● SELECTED EXCERPT:

:::::

2.3. Silylation Derivatization

A volume of 40 µL of 40 mg/mL methoxyamine hydrochloride (MeOX) solution in pyridine was added to each dried sample (10 mg), with 10 µL of ribitol standard solution (0.2 mg/mL). The samples were then shaken for 1.5 h at 37 °C, after which 90 µL of MSTFA was immediately added to each sample cap and shaken at maximum speed for 30 min at 37 °C. The contents were transferred to glass vials with micro-serts and immediately capped [12]. Each derivatized sample (1 µL) was injected into the gas chromatograph coupled with a mass spectrometer.

2.4. Gas Chromatography–Mass Spectrometry Analysis

GC/MS analysis was performed on a Agilent 6850 GC, equipped with Agilent 5975C single quadrupole MS, CTC-PAL RSI 85 auto-sampler, and HP-5MS capillary column (0.25 µm × 30 m × 0.25 mm). The following conditions were applied: injector temperature, 250 °C; initial temperature, 50 °C for 5 min; gradient of 5 °C/min until 180 °C; gradient of 10 °C/min until 270 °C and a hold time of 10 mi., and increasing to 320 °C. The MS parameters were set as follows: source temperature, 230 °C; transfer line, 325 °C; quadrupole: 150 °C; Detector: 325; positive ion monitoring; and electron ionization (EI)-MS measurement at 70 eV [12]. Helium was used as a carrier gas, at 0.6 mL/min.

2.5. Identification of Components

The percentage composition of the samples was computed from the GC peak areas. Library searches were conducted using the National Institute of Standards and Technology GC/MS Library and mass spectra from the literature. Component relative percentages were calculated based on GC peak areas without using correction factors [12]. The GC/MS chromatogram is presented in Supplementary Figure S1.

Cell culture: The L6-GLUT4myc cells were grown in a humidified atmosphere of air and 5% CO2 at 37 °C. Myoblasts were maintained in α-MEM supplemented with 10% fetal bovine serum (FBS), 100 U/mL penicillin, and 0.1 mg/mL streptomycin.

:::::

● INFORMATION GIVEN:
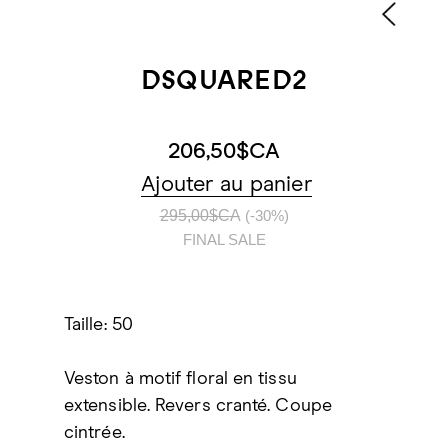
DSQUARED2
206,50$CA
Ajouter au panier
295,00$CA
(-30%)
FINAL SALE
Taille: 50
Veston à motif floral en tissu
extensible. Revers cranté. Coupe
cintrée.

:::::

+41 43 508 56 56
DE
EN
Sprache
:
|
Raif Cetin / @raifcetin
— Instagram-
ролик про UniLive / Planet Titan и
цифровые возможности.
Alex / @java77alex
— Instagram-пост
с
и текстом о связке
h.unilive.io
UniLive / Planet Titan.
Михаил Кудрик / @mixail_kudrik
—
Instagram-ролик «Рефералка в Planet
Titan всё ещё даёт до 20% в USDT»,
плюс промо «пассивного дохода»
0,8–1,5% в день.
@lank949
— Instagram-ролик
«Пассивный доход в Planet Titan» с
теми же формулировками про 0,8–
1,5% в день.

:::::

● WORK INSTRUCTION: From the methods excerpt, state what the reported component percentages were calculated from and whether correction factors were applied.

● SOLUTION TO THE PROBLEM: The percentage composition was computed from the GC peak areas. The relative percentages of the components were calculated from those peak areas without correction factors.